Treating customers fairly is not only a central tenant of the Financial Conduct Authority’s (FCA) regulations, but it’s good practice to treat others as you would like to be treated yourself. Today’s consumers are more demanding and better protected than they ever have been, leading many service providers in the utilities, telecoms and financial services industries to closely examine and regularly evolve the way they communicate to be more customer-focused – or lose customers as a result.

When it comes to designing the customer experience relating to those that enter the collections process, today a softer approach is generally more appropriate. It can be an unclear path to navigate however, when balancing compliance, regulatory and risk requirements at the same time.

A recent whitepaper from Experian, the credit monitoring service, explains how service businesses can overcome some challenges concerning collections. In a piece of research  linked with their whitepaper, Experian found that one in three (32%) of UK adults want to deal with unmanageable debt by using an online option following a missed payment. This is advice supported by Payments UK. In one report, part of its ‘World Class Payments’ project, the organisation highlighted four key priorities that can “offer the greatest potential benefit to customers”.
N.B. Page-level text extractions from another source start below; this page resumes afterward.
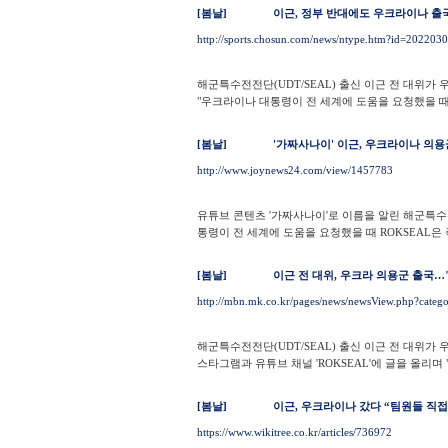
[봄날]
이근, 정부 반대에도 우크라이나 출국
http://sports.chosun.com/news/ntype.htm?id=2022
해군특수전전단(UDT/SEAL) 출신 이근 전 대위가
"우크라이나 대통령이 전 세계에 도움을 요청했을 때 R
[봄날]
'가짜사나이' 이근, 우크라이나 의
http://www.joynews24.com/view/1457783
유튜브 콘텐츠 '가짜사나이'로 이름을 알린 해군특수
통령이 전 세계에 도움을 요청했을 때 ROKSEAL은 즉
[봄날]
이근 전 대위, 우크라 의용군 출국…
http://mbn.mk.co.kr/pages/news/newsView.php?ca
해군특수전전단(UDT/SEAL) 출신 이근 전 대위
스타그램과 유튜브 채널 'ROKSEAL'에 글을 올리며 
[봄날]
이근, 우크라이나 갔다 “팀원들 직접
https://www.wikitree.co.kr/articles/736972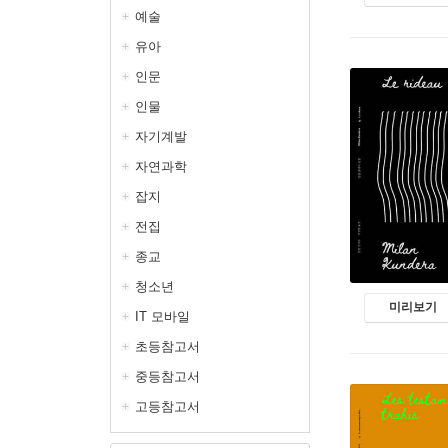
예술
유아
인문
인물
자기계발
자연과학
잡지
전집
종교
청소년
미리보기
IT 모바일
초등참고서
중등참고서
고등참고서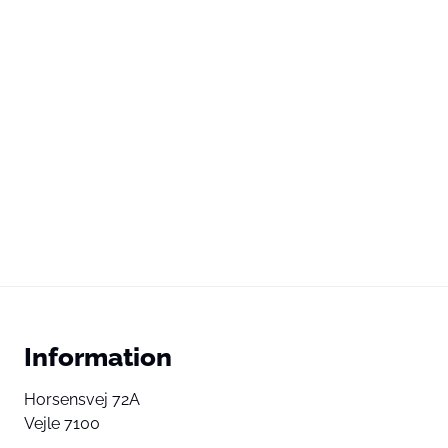
Information
Horsensvej 72A
Vejle 7100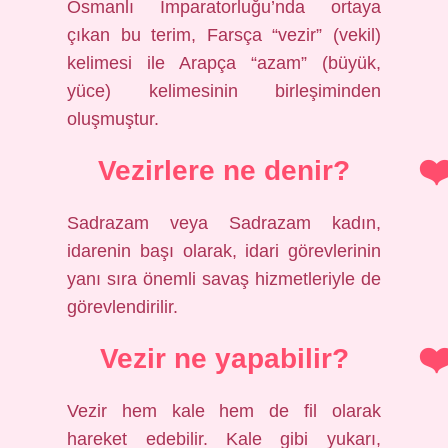
Osmanlı İmparatorluğu’nda ortaya
çıkan bu terim, Farsça “vezir” (vekil)
kelimesi ile Arapça “azam” (büyük,
yüce) kelimesinin birleşiminden
oluşmuştur.
Vezirlere ne denir?
Sadrazam veya Sadrazam kadın,
idarenin başı olarak, idari görevlerinin
yanı sıra önemli savaş hizmetleriyle de
görevlendirilir.
Vezir ne yapabilir?
Vezir hem kale hem de fil olarak
hareket edebilir. Kale gibi yukarı,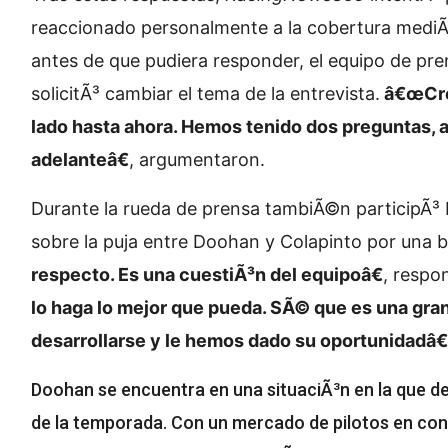
reaccionado personalmente a la cobertura mediÃ¡t
antes de que pudiera responder, el equipo de pre
solicitÃ³ cambiar el tema de la entrevista.
â€œCreo
lado hasta ahora. Hemos tenido dos preguntas, a
adelanteâ€
, argumentaron.
Durante la rueda de prensa tambiÃ©n participÃ³ Pi
sobre la puja entre Doohan y Colapinto por una 
respecto. Es una cuestiÃ³n del equipoâ€
, respo
lo haga lo mejor que pueda. SÃ© que es una gran 
desarrollarse y le hemos dado su oportunidadâ€
Doohan se encuentra en una situaciÃ³n en la que deb
de la temporada. Con un mercado de pilotos en co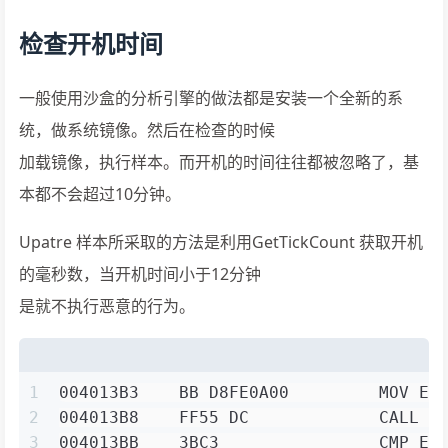
检查开机时间
一般使用沙盒的分析引擎的做法都是安装一个全新的系
统，做系统镜像。然后在检查的时候
加载镜像，执行样本。而开机的时间往往都被忽略了，基
本都不会超过10分钟。
Upatre 样本所采取的方法是利用GetTickCount 获取开机
的毫秒数，当开机时间小于12分钟
是就不执行恶意的行为。
1
004013B3    BB D8FE0A00         MOV EB
2
004013B8    FF55 DC             CALL D
3
004013BB    3BC3                CMP EA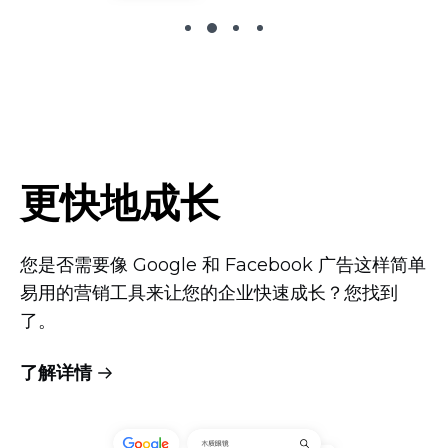
更快地成长
您是否需要像 Google 和 Facebook 广告这样简单
易用的营销工具来让您的企业快速成长？您找到
了。
了解详情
One of these was that customers should be given “more control over requested outgoing payments, enabling flexibility over the timing of their regular payments to fit with income and money management needs”.
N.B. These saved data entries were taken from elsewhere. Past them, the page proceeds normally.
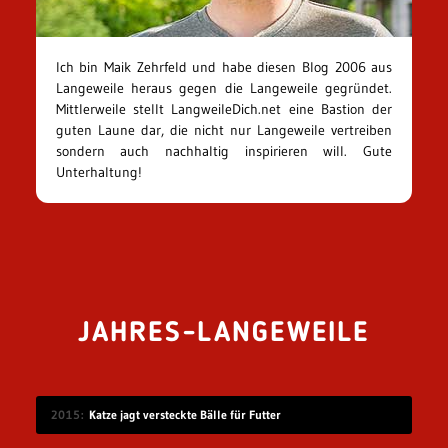
Ich bin Maik Zehrfeld und habe diesen Blog 2006 aus
Langeweile heraus gegen die Langeweile gegründet.
Mittlerweile stellt LangweileDich.net eine Bastion der
guten Laune dar, die nicht nur Langeweile vertreiben
sondern auch nachhaltig inspirieren will. Gute
Unterhaltung!
JAHRES-LANGEWEILE
2015
Katze jagt versteckte Bälle für Futter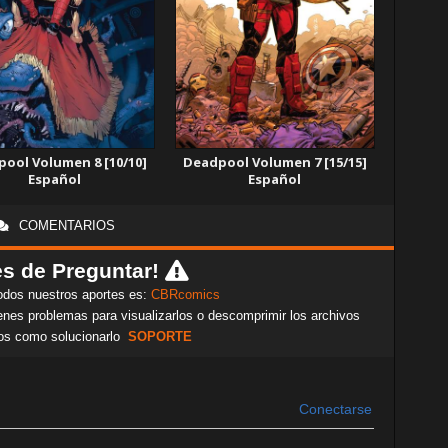
ool Volumen 8 [10/10]
Deadpool Volumen 7 [15/15]
Español
Español
COMENTARIOS
s de Preguntar!
odos nuestros aportes es:
CBRcomics
nes problemas para visualizarlos o descomprimir los archivos
os como solucionarlo
SOPORTE
Conectarse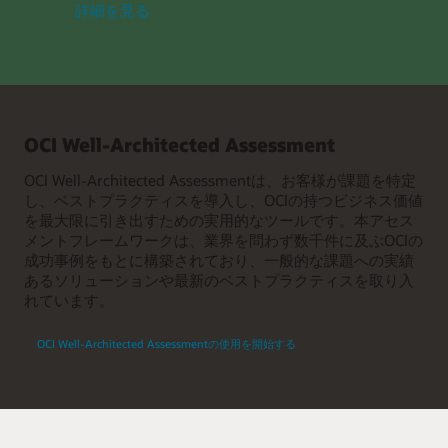
Well-
詳細を見る
い
architected
て
OCI
landing
zones
に
つ
OCI Well-Architected Assessment
い
て
OCI Well-Architected Assessmentは、お客様が課題を特定
し、ベストプラクティスを導入し、OCIの持つビジネス価値
を最大限に引き出すための実用的なツールです。本アセス
メントフレームワークは、業界を問わず数千件に及ぶOCIの
成功事例をもとに構築されており、一般的な課題への実績
あるソリューションや最新のベストプラクティスを取り入
れています。
OCI Well-Architected Assessmentの使用を開始する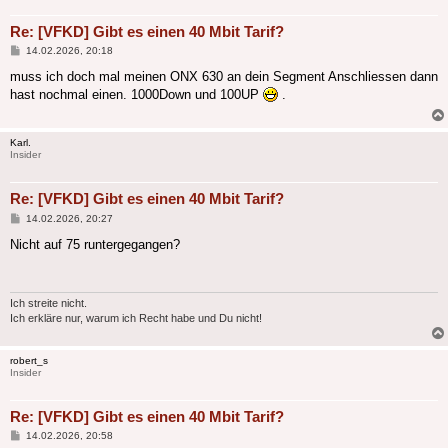
Re: [VFKD] Gibt es einen 40 Mbit Tarif?
Beitrag
14.02.2026, 20:18
muss ich doch mal meinen ONX 630 an dein Segment Anschliessen dann
hast nochmal einen. 1000Down und 100UP
.
Karl.
Insider
Re: [VFKD] Gibt es einen 40 Mbit Tarif?
Beitrag
14.02.2026, 20:27
Nicht auf 75 runtergegangen?
Ich streite nicht.
Ich erkläre nur, warum ich Recht habe und Du nicht!
robert_s
Insider
Re: [VFKD] Gibt es einen 40 Mbit Tarif?
Beitrag
14.02.2026, 20:58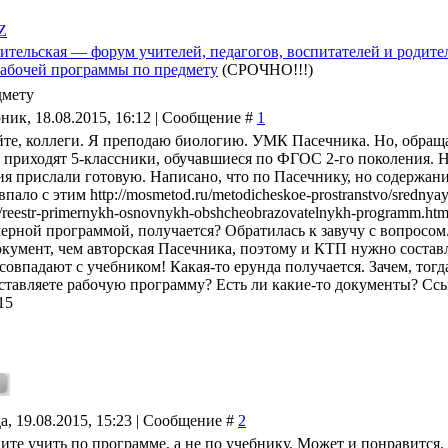
Z
ительская — форум учителей, педагогов, воспитателей и родите
абочей программы по предмету
(СРОЧНО!!!)
дмету
ник, 18.08.2015, 16:12 | Сообщение #
1
йте, коллеги. Я преподаю биологию. УМК Пасечника. Но, обращаю
м приходят 5-классники, обучавшиеся по ФГОС 2-го поколения. Н
ия прислали готовую. Написано, что по Пасечнику, но содержани
впало с этим http://mosmetod.ru/metodicheskoe-prostranstvo/srednyaya
reestr-primernykh-osnovnykh-obshcheobrazovatelnykh-programm.htm
имерной программой, получается? Обратилась к завучу с вопросом
кумент, чем авторская Пасечника, поэтому и КТП нужно составля
 совпадают с учебником! Какая-то ерунда получается. Зачем, то
тавляете рабочую программу? Есть ли какие-то документы? Ссылки
15
а, 19.08.2015, 15:23 | Сообщение #
2
ите учить по программе, а не по учебнику. Может и понравится.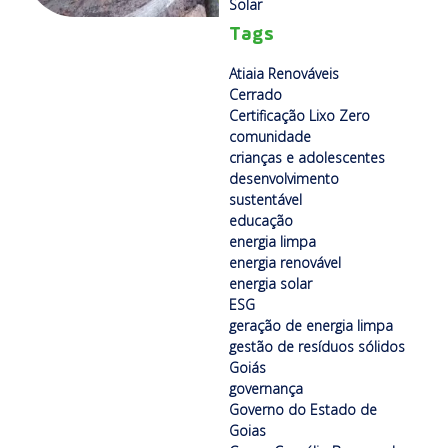
Solar
Tags
Atiaia Renováveis
Cerrado
Certificação Lixo Zero
comunidade
crianças e adolescentes
desenvolvimento
sustentável
educação
energia limpa
energia renovável
energia solar
ESG
geração de energia limpa
gestão de resíduos sólidos
Goiás
governança
Governo do Estado de
Goias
The desire to gain back some level of control is something that debt counsellors and leading advice agencies, like Citizens Advice, StepChange and the National Debtline, often say is one of the aims that the individuals they help ask for, when they feel anxiety over their debt.

Self-service options, including payment web portals, ‘Pay by SMS’ and two-way IVR options, are cost-effective and play a significant part in personalising the customer service experience, offering more control, increasing fairness and providing convenience to those about to be or already in debt. Direct Debit is not always the answer: if it was, there would be no need for a collections function in most businesses.
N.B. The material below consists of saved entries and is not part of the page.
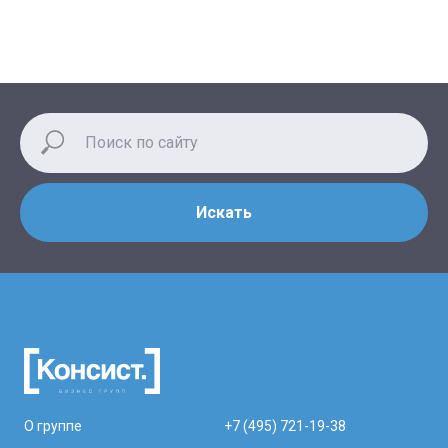
Искать
О группе
+7 (495) 721-19-38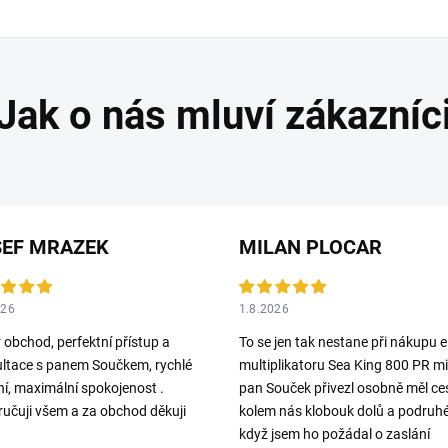
SEF MRAZEK
MILAN PLOCAR
026
1.8.2026
 obchod, perfektní přístup a
To se jen tak nestane při nákupu el
ltace s panem Součkem, rychlé
multiplikatoru Sea King 800 PR mi
í, maximální spokojenost .
pan Souček přivezl osobně měl ce
učuji všem a za obchod děkuji
kolem nás klobouk dolů a podruh
když jsem ho požádal o zaslání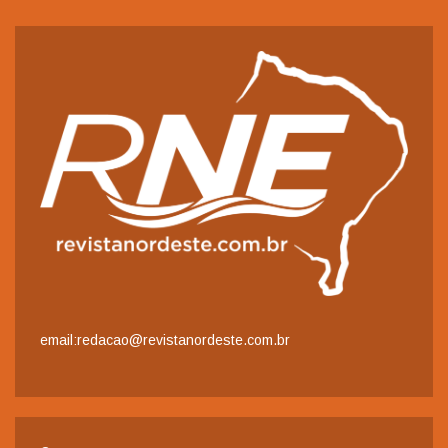
email:redacao@revistanordeste.com.br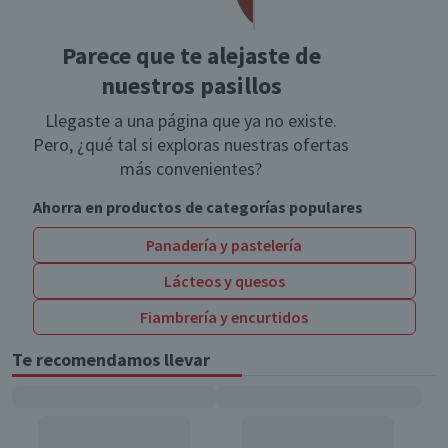
Parece que te alejaste de
nuestros pasillos
Llegaste a una página que ya no existe.
Pero, ¿qué tal si exploras nuestras ofertas
más convenientes?
Ahorra en productos de categorías populares
Panadería y pastelería
Lácteos y quesos
Fiambrería y encurtidos
Te recomendamos llevar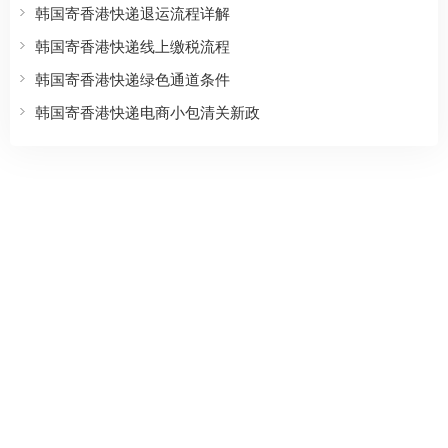
韩国寄香港快递退运流程详解
韩国寄香港快递线上缴税流程
韩国寄香港快递绿色通道条件
韩国寄香港快递电商小包清关新政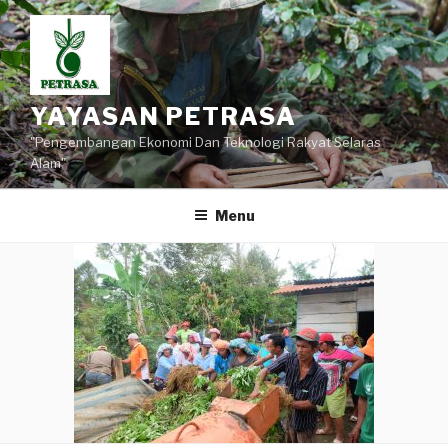
Lompat
ke
konten
YAYASAN PETRASA
"Pengembangan Ekonomi Dan Teknologi Rakyat Selaras
Alam"
Menu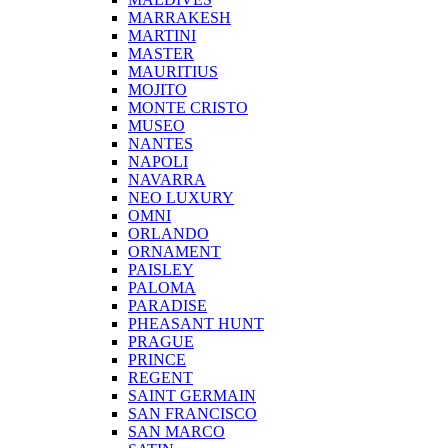
MARRAKESH
MARTINI
MASTER
MAURITIUS
MOJITO
MONTE CRISTO
MUSEO
NANTES
NAPOLI
NAVARRA
NEO LUXURY
OMNI
ORLANDO
ORNAMENT
PAISLEY
PALOMA
PARADISE
PHEASANT HUNT
PRAGUE
PRINCE
REGENT
SAINT GERMAIN
SAN FRANCISCO
SAN MARCO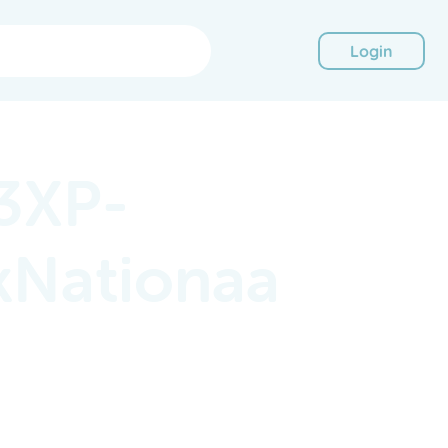
Login
3XP-
jkNationaa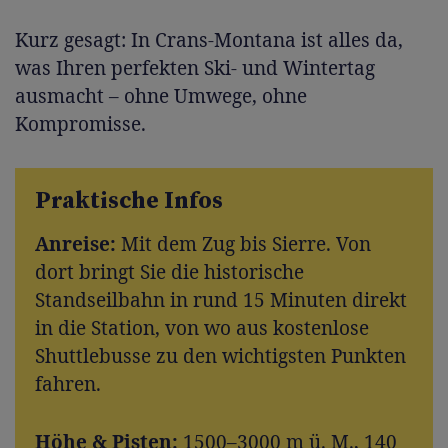
Kurz gesagt: In Crans-Montana ist alles da,
was Ihren perfekten Ski- und Wintertag
ausmacht – ohne Umwege, ohne
Kompromisse.
Praktische Infos
Anreise:
Mit dem Zug bis Sierre. Von
dort bringt Sie die historische
Standseilbahn in rund 15 Minuten direkt
in die Station, von wo aus kostenlose
Shuttlebusse zu den wichtigsten Punkten
fahren.
Höhe & Pisten:
1500–3000 m ü. M., 140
The key for customer service professionals is to unite the payments and collections activity within the overall brand story. This includes the language used, plus the types and frequency of touchpoints in the entire customer journey. Not doing so will effectively guarantee that your organisation creates a poor experience level and increases the likelihood of customers transferring to a competitor.

So what are some practical next steps for service providers in the telecoms, financial services and utilities sectors, to take in order to avoid the customer experience mistakes of the past?

Firstly, companies should review the habits, circumstances and patterns of their customers on a very regular basis, as well as think of ways to improve analysis and reporting of that data. Be up front with customers if there’s more information you’d like from them and explain that you’ll use the knowledge to improve and tailor the services and channels that you offer them.

The next two, numbers two and three should be addressed in tandem. Number two is about selecting the best technology-driven processes that you can, including those all-important self-serve options so that your business can achieve its goal of a consistent, fair and personal approach to treating customers and, at the same time, collect funds more quickly. If there are restrictions to rolling out new services or channels to all customers, run some trials and be upfront about this ‘test and learn’ approach internally.

The third step focuses on payments communications.

Think of your tone of voice when you choose to start the collections process. It’s in everyone’s best interests to inspire a fast response from your customers, as well as to ensure that they feel positively engaged. Frequently re-assessing and adapting the consistency, tone and content of your communications will help.

Too many service providers wait until customers are well into the collections process before getting in touch in a meaningful way. We recommend communicating early with customers, as offering a number of simple ways to pay can help them avoid falling further into arrears.

Lastly, it’s worth remembering that a customer lifecycle is just that, a cycle, and so your approach to collections should also be cyclical. Look back at how your business has offered payment methods and communications preferences to the customer and how you can improve. Communicate in more innovative ways back to customers and work pre-emptively to anticipate customer behaviour, rather than failing to understand the information you already have about them. Better insight and analysis can then be applied to devising a segmented collections plan that’s relevant right across the customer mix.